Let $(X, \tau) $ be any topological space. $P\subset X$ is called perfect if $P'=P$ where $P'$ is the set of all limit ponits of $P$.
- If $(X, \tau) $ is a $T_1$ space, then any open set containing a limit point of $A$ contains an infinite subset of $A$. Hence existence of a limit point in a $T_1$ space makes the set infinite.
Corollary : A non empty perfect set in a $T_1$ space is infinite.
But the converse is not true. As $(X, \tau_{\text{indiscrete}}) $ with $|X|\ge \aleph_{0}$ is an example of a non $T_1$ space where every non empty perfect set (infact only non empty perfect set is $X$ itself) is infinite .
- Let $(X, d) $ be a complete metric space. Then any non empty perfect set in $(X, d) $ is uncountable.
As $\emptyset \neq P\subset X$ perfect set.
• $P$ closed and $X$ complete implies $(P, d_P) $ complete.
• $ P$ has no isolated points.
$(P, d_P) $ is complete metric space with no isolated point ( an application of Baire's theorem) implies $P$ is uncountable.
- Let $(X, \tau) $ be a locally compact Hausdorff space and $P$ be a non empty perfect set. Does this implies $P$ is uncountable?
Proof: $P\neq \emptyset$ implies $\exists x\in P$ .Since $(X, \tau)$ is Hausdorff space ( by $1$) , $P$ is an infinite set.
To show $P$ is not countably infinite . Suppose $P$ is countably infinite and $P=\{x_1,x_2,\ldots\}$.
Let $V_0$ is an open set containing $x_1$. Then by Local compactness of $(X,\tau)$ , $\exists V_1\subset V_0$ open set such that $x_1\in \overline{V_1}\subset V_0$ and since $x_1$ is a limit point of $P$ , $V_1\setminus \{x_1\} \cap P\neq \emptyset$ and $\overline{V_1}$ is compact.

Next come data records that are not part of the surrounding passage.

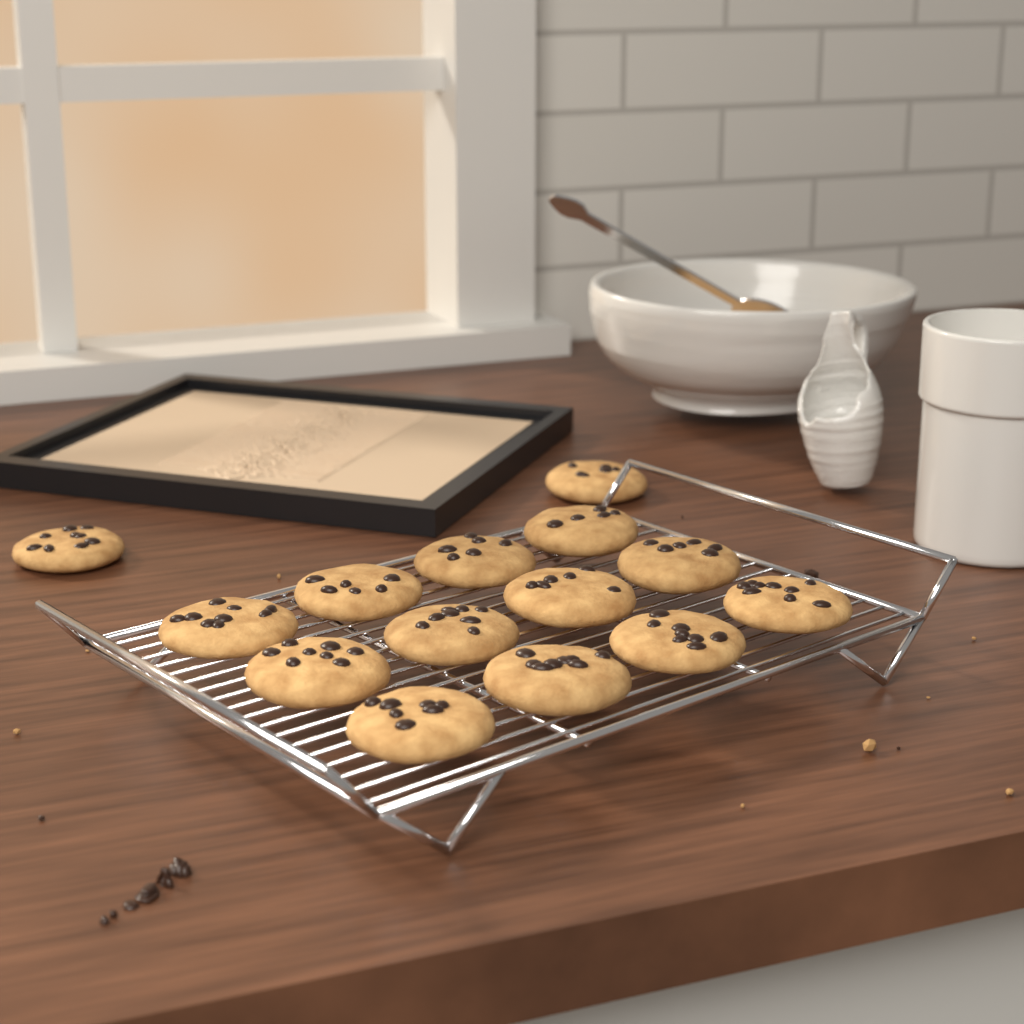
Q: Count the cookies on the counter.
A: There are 14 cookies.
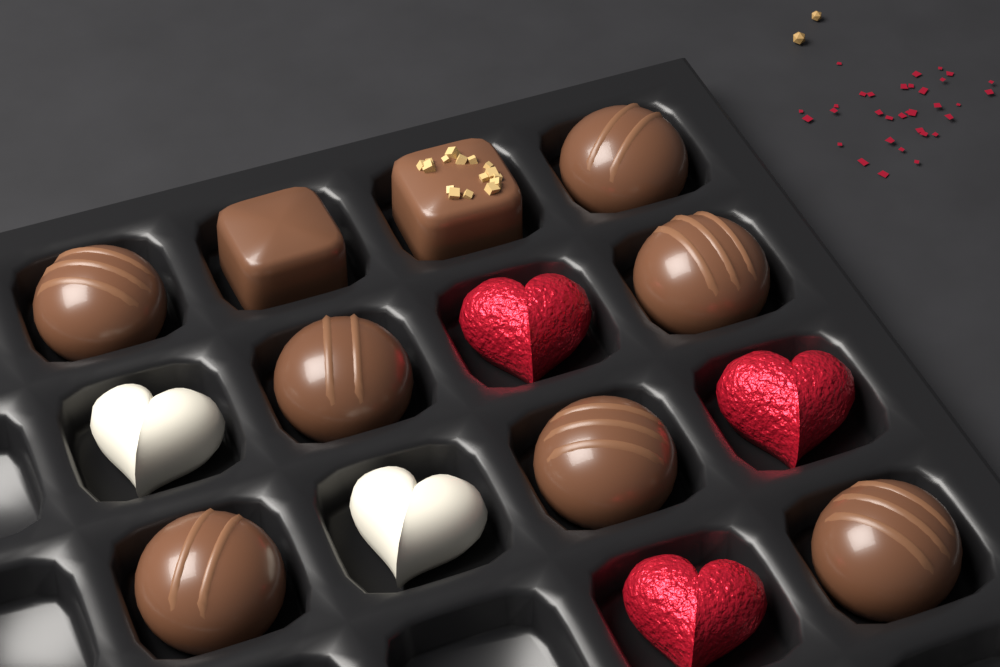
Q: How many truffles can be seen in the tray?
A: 7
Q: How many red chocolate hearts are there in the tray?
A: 3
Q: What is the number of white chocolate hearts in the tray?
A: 2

Let $x_2\in V_1\setminus \{x_1\} \cap P$ Again by Local compactness, we can find an open set $V_2\subset V_1$ such that $x_2\in \overline{V_2}\subset V_1$ and $\overline{V_2}$ is compact. Again $V_2\setminus \{x_2\} \cap P\neq \emptyset$
Continuing in that way, we produce a sequence of open sets $(V_n) $ with the properties :
$\overline{V_{n+1}}\subset {V_n}$
$x_n\notin V_{n+1}$
$V_{n+1}\cap P\neq \emptyset$
Put $K_n=\overline{V_n}\cap P$
As $2$ implies $x_n \notin{V_{n+1}}$ implies $\bigcap_{n}K_n=\emptyset$.
But $(K_n) $ is a descending sequence of non empty compact sets , hence $\bigcap_{n}K_n\neq \emptyset$ which is a contradiction.
Consequence: A locally compact Hausdorff space with no isolated point in uncountable.
Question: In a topological space $(X, \tau) $ every non empty compact sets are uncountable does this implies $(X, \tau) $ locally compact $T_2$ space?
An indiscrete topology on an uncountable set is locally compact but not Hausdorff where every non empty perfect set is uncountable.
Question 1 Does there exists any Hausdorff space which is not locally compact but every non empty perfect set is uncountable?
Question2 : Let $(X, \tau) $ be a Baire space implies every $\emptyset \neq P$ perfect subset of $X$ is uncountable. Is the statement true? What about the converse?
Is all my above argument correct?
Edit: An infinite dimensional Banach space is not locally compact (as closed unit ball is not compact) . Hence $Q .1$ is now solved.